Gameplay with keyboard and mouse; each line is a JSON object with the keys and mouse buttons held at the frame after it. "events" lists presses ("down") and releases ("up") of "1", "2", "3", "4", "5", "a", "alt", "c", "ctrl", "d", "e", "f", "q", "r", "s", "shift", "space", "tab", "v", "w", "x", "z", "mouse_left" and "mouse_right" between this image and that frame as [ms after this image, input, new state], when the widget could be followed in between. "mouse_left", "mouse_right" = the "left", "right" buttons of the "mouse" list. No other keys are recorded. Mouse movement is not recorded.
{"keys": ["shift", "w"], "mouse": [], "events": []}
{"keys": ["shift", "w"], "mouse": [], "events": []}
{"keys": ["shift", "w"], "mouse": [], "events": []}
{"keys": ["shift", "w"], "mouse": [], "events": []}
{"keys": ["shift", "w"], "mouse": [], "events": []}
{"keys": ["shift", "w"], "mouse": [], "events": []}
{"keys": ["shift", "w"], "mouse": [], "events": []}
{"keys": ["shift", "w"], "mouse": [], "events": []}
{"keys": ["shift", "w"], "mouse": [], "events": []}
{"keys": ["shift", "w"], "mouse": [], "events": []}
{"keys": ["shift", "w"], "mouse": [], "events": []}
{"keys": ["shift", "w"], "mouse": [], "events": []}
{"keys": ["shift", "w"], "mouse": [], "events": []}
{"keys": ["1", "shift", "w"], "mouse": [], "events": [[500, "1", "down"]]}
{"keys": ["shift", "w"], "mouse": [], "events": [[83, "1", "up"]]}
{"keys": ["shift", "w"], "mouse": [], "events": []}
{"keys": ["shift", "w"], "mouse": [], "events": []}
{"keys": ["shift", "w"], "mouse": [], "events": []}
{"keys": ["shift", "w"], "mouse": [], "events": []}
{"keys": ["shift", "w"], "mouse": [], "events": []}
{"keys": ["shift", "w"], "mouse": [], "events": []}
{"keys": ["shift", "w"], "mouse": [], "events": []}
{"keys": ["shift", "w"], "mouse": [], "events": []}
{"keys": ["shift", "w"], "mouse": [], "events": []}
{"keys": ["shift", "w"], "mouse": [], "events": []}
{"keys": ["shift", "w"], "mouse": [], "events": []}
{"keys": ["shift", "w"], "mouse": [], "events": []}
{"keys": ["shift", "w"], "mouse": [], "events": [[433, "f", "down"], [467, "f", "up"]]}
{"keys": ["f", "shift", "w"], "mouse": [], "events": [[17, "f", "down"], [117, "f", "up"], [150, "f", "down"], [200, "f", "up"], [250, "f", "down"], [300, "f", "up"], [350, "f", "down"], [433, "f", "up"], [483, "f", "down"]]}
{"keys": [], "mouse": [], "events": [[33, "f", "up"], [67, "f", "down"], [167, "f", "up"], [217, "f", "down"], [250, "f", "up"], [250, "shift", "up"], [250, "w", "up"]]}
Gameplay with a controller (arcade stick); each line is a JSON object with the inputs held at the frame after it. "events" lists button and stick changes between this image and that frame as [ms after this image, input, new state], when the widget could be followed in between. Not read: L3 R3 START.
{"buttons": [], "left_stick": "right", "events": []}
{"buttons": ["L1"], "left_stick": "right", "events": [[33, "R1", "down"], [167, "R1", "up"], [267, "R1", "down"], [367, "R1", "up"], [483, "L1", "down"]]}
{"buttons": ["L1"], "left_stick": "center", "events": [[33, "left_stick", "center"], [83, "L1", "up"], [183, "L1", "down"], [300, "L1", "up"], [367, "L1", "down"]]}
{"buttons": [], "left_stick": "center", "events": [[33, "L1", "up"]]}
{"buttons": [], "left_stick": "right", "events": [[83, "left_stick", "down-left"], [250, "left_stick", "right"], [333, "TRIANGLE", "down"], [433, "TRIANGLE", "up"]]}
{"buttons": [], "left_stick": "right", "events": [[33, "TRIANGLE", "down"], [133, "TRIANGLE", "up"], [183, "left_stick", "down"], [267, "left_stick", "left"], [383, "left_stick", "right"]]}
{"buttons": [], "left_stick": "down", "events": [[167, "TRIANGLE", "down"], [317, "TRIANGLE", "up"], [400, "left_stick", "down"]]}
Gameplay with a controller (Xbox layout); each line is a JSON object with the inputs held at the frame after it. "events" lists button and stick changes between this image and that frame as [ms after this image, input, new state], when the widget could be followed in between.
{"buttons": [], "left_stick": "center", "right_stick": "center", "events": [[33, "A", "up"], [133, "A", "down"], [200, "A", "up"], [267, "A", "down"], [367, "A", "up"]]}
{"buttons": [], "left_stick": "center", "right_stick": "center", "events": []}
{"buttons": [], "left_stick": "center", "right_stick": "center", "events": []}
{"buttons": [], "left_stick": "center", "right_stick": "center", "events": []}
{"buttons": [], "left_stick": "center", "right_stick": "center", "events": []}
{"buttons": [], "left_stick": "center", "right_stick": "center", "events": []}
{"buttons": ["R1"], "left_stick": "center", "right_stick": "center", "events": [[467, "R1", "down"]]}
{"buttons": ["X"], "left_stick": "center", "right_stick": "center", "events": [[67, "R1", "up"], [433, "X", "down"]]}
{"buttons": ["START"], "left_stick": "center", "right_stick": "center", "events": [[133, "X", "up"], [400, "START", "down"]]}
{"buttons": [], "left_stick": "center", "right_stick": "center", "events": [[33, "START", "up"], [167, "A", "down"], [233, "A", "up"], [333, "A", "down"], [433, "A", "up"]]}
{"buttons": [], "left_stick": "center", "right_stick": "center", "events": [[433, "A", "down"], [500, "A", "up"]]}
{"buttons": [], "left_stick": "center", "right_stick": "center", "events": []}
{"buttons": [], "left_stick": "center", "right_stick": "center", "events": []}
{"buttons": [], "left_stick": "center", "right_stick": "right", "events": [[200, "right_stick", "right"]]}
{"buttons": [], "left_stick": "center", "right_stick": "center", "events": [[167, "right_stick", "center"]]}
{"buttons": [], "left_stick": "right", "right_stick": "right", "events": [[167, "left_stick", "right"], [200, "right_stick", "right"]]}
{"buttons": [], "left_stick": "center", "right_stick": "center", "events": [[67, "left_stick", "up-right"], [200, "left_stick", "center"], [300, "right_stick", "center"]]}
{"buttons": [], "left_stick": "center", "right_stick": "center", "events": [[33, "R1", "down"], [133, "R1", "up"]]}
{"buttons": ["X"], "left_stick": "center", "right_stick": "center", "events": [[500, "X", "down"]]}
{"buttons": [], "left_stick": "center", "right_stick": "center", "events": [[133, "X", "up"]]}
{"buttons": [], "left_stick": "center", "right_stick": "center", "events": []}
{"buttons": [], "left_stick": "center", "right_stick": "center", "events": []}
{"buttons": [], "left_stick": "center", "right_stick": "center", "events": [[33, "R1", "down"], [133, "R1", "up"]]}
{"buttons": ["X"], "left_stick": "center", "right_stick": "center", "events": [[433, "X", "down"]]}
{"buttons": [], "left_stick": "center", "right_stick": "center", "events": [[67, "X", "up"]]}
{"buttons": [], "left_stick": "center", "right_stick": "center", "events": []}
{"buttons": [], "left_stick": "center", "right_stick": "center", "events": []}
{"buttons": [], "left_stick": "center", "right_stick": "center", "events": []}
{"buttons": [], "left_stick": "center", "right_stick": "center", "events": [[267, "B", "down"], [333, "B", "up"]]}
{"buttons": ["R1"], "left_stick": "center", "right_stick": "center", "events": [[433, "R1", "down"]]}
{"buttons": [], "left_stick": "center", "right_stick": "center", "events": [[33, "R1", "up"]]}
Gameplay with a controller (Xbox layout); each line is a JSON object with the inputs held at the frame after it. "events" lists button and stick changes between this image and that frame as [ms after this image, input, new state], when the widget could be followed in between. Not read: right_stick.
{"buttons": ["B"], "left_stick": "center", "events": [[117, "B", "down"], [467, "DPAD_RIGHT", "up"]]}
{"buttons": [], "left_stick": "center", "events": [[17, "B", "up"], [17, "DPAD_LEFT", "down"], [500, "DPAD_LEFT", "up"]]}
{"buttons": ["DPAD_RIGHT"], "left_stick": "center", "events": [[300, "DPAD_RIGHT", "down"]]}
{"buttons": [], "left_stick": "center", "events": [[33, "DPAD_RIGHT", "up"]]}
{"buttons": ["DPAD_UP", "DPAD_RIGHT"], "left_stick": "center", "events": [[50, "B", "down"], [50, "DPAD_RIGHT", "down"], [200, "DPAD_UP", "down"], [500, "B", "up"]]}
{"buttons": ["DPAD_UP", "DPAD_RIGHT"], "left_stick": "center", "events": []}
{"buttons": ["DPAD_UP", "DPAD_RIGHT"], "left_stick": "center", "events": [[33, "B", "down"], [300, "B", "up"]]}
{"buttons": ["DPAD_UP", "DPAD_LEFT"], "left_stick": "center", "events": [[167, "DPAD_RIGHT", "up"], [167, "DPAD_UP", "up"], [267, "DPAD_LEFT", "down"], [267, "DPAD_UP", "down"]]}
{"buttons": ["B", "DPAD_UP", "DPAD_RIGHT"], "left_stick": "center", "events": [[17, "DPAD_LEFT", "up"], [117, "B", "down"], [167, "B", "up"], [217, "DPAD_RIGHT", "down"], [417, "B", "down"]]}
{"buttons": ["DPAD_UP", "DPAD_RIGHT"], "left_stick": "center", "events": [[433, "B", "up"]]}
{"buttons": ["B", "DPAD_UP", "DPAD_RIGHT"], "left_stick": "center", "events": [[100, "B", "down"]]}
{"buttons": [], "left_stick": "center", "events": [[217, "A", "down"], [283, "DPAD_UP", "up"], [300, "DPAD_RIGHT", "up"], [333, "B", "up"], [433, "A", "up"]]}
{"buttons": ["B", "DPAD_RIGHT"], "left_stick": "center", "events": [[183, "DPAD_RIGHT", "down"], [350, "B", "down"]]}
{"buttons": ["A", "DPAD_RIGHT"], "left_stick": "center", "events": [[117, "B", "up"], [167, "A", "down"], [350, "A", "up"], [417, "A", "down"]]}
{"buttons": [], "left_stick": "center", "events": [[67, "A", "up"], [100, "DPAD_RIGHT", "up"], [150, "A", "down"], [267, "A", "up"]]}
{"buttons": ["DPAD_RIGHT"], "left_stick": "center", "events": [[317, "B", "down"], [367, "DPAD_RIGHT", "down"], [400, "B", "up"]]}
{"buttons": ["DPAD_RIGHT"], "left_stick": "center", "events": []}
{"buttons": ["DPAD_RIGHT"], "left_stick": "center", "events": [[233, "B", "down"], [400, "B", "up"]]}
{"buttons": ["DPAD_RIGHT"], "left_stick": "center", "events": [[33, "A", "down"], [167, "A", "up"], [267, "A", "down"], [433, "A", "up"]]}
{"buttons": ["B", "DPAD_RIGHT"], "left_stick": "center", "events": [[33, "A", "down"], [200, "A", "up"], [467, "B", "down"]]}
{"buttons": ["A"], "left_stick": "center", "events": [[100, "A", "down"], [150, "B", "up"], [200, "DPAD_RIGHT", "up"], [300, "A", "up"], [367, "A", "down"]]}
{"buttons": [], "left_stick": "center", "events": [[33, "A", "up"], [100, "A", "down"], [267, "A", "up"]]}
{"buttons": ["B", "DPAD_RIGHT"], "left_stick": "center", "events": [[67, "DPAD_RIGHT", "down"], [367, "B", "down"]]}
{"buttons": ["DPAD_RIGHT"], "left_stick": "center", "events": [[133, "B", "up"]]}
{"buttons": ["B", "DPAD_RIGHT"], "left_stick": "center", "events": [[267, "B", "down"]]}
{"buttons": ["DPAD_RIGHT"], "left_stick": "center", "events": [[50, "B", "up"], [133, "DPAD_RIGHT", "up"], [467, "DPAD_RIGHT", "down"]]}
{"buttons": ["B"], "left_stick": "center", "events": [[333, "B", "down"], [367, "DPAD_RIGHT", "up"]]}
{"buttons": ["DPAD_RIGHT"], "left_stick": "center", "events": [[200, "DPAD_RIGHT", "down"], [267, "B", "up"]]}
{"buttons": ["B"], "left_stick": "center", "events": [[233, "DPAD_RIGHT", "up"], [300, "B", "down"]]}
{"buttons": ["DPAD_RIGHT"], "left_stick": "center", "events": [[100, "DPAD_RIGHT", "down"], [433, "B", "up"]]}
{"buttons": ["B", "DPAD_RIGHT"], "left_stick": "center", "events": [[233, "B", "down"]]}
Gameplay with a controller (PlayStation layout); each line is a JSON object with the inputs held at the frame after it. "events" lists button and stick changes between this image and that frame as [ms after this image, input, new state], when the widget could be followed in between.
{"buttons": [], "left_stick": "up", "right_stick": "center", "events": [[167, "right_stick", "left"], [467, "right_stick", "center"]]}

ACTIVITY |
Give the number of lines that hold the word "TRIANGLE" in these records, with nothing added.

SOLUTION TO THIS TASK |
3